Although we can’t be sure of the motive behind these posts, the accounts that share them have characteristics that align with those described in a peer-reviewed paper from the Harvard Kennedy School Shorenstein Center on Media, Politics, and Public Policy. In it, authors Renée DiResta and Josh A. Goldstein found that profit-motivated Facebook page owners used AI-generated images to boost engagement and traffic on the ad-supported external sites they link to.
As with the Musk pages, many pages the Harvard researchers studied suddenly changed their names and/or page subjects, or they were stolen or repurposed. Posts directed users to websites the researchers described as "heavily ad-laden content farm domains — some of which themselves appeared to consist of primarily AI-composed text."
The researchers wrote that during their work, they began encountering more AI-generated images in their personal feeds, even though they did not follow or engage with the pages posting that content. That led them to conclude that Facebook’s algorithm could be to blame.
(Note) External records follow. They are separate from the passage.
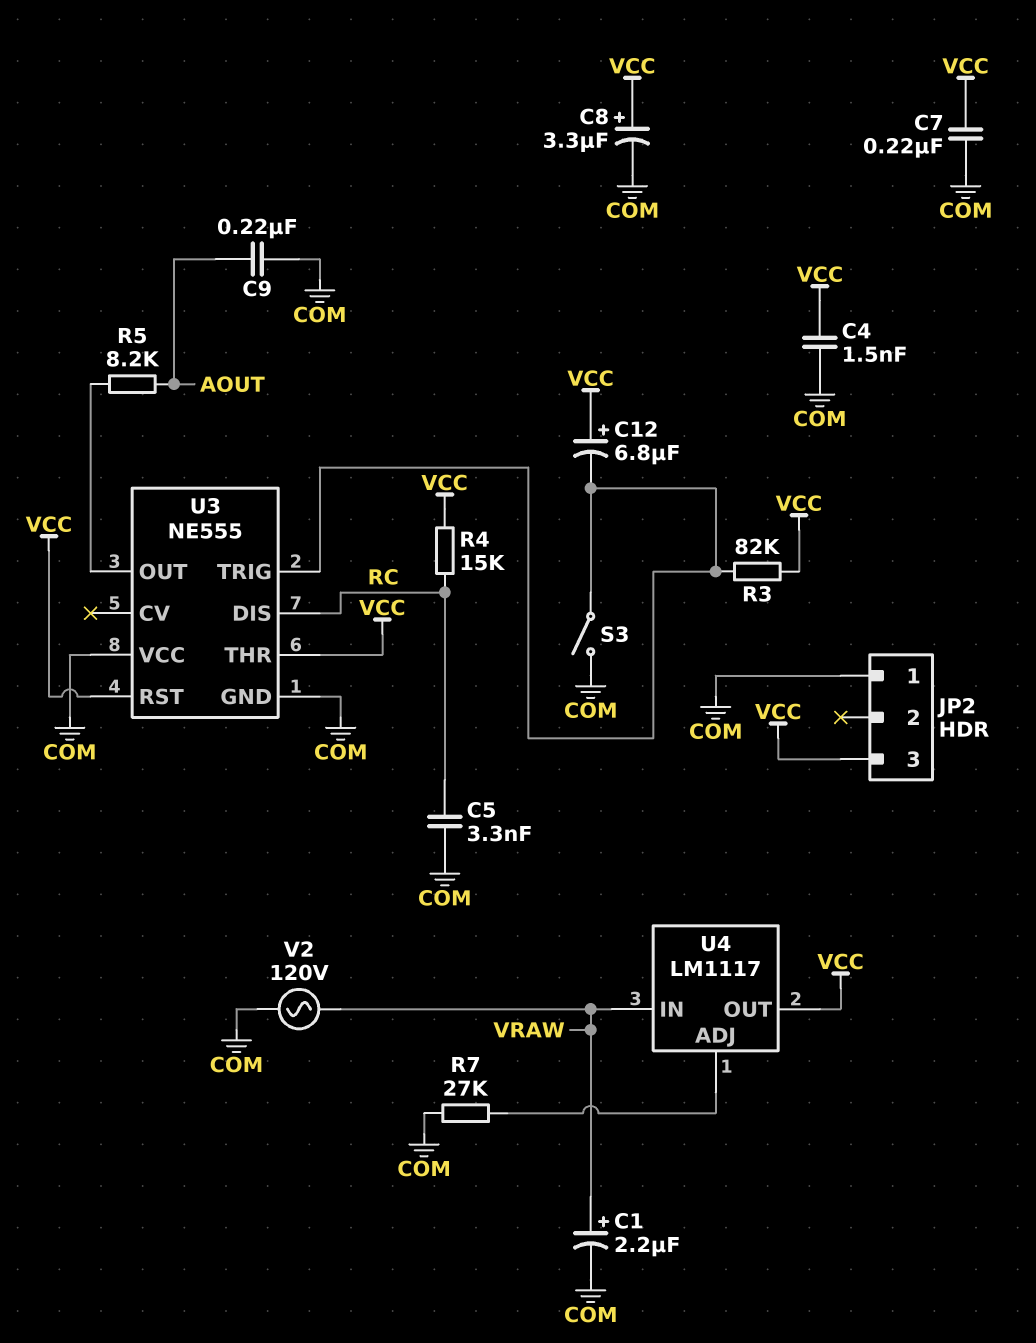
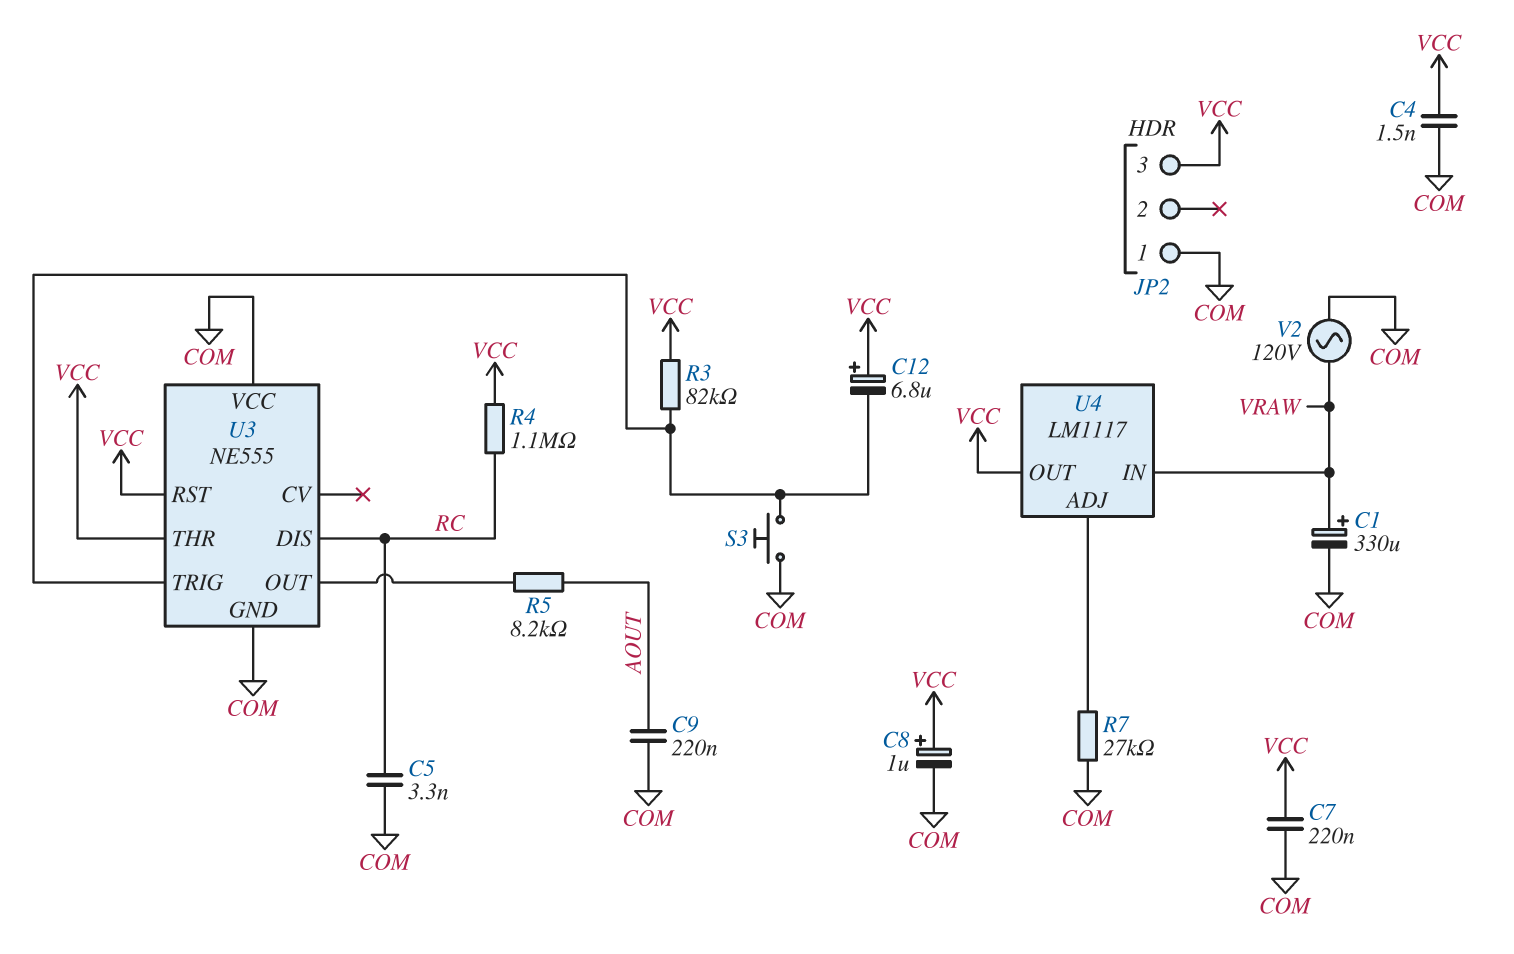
C1: 2.2uF (plus VRAW, minus COM) -> 330uF (plus VRAW, minus COM)
C8: 3.3uF (plus VCC, minus COM) -> 1uF (plus VCC, minus COM)
R4: 15k (RC, VCC) -> 1.1M (RC, VCC)
S3: switch (COM, U3/TRIG) -> button (COM, U3/TRIG)

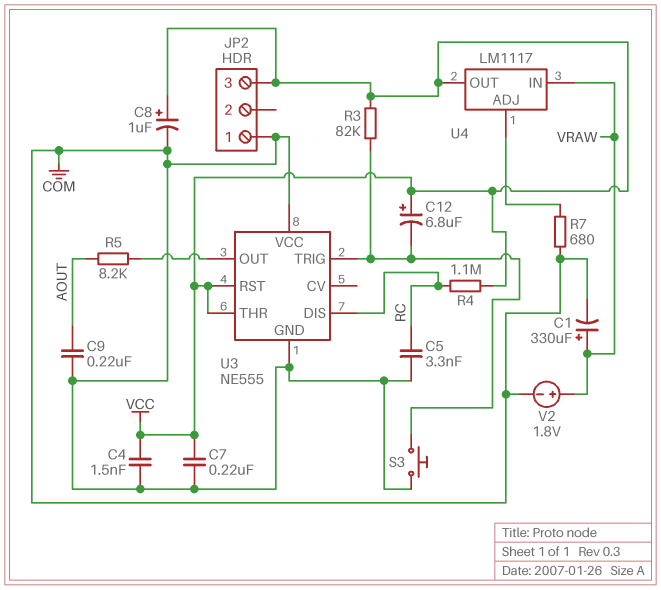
R7: 27k (COM, U4/ADJ) -> 680 (COM, U4/ADJ)
V2: AC 120V (COM, VRAW) -> 1.8V (plus VRAW, minus COM)

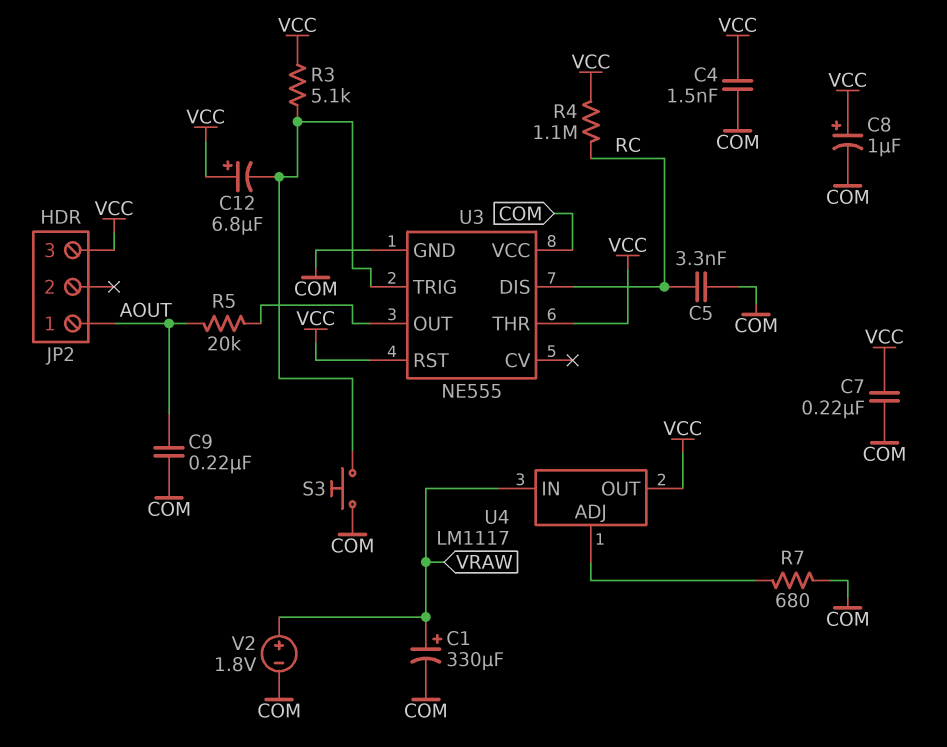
JP2 pin 1: COM -> AOUT
R3: 82k (U3/TRIG, VCC) -> 5.1k (U3/TRIG, VCC)
R5: 8.2k (AOUT, U3/OUT) -> 20k (AOUT, U3/OUT)

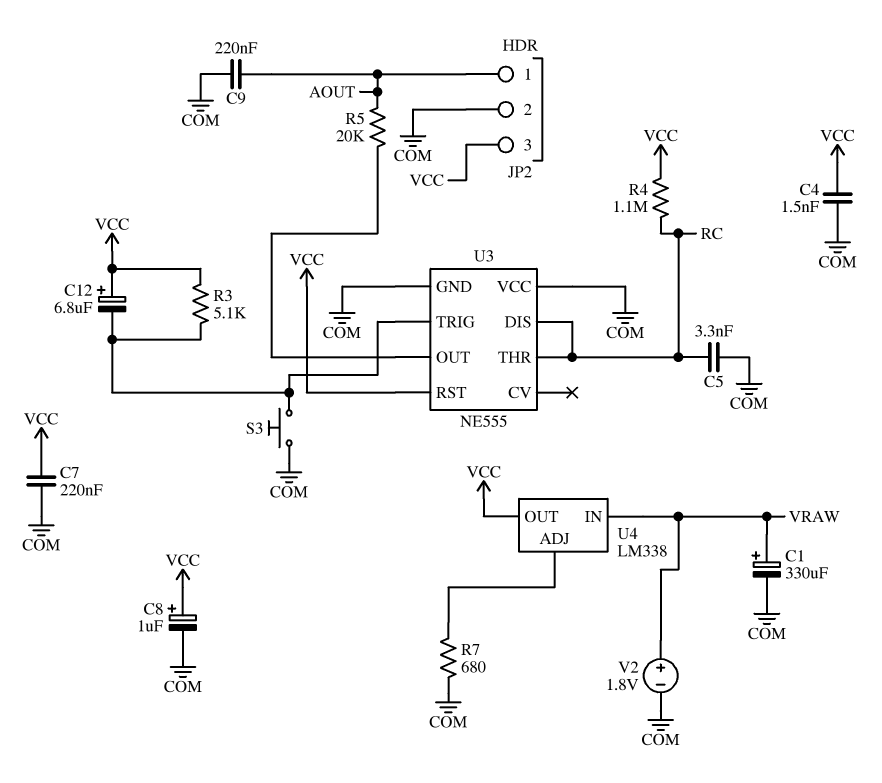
JP2 pin 2: none -> COM
U3 pin THR: VCC -> RC
U4: LM1117 -> LM338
"The Facebook Feed at times recommends unlabeled AI-generated images to users who do not explicitly follow the Page posting the content," DiResta and Goldstein wrote. "We suspect these high levels of engagement are partially driven by the Facebook recommendation algorithm."
According to their report, Meta told the researchers that it looked into the sites they had reviewed and "demoted the clickbait sites under our Content Distribution Guidelines." Facebook defines clickbait links as posts that "lure people into clicking on an included link by creating misleading expectations about the post or article’s content."
404 Media, a digital media company, noted that one Indian YouTube vlogger appeared to identify this strategy as a way for content generators outside of the U.S. to grow "USA Channels."
Since the election, "Beautiful Mansions," "Earth Guardian," "Easy Eats and Tips" and "The Jet Fighter" have continued to post claims about Musk.
One Nov. 13 post by "The Jet Fighter" said, "Elon Musk declared SR-72 Darkstar is finally ready to fly." The aircraft would supposedly "revolutionize aerial warfare and global surveillance." SR-72 is an aircraft that was being developed by Lockheed Martin as of 2016; Darkstar was a fictional aircraft with real capabilities built for the movie "Top Gun: Maverick."
Musk has no recorded connection to such an aircraft. Nevertheless, one comment said, "This guy doesn't mess around. No wonder Trump put him to work. How can we lose?"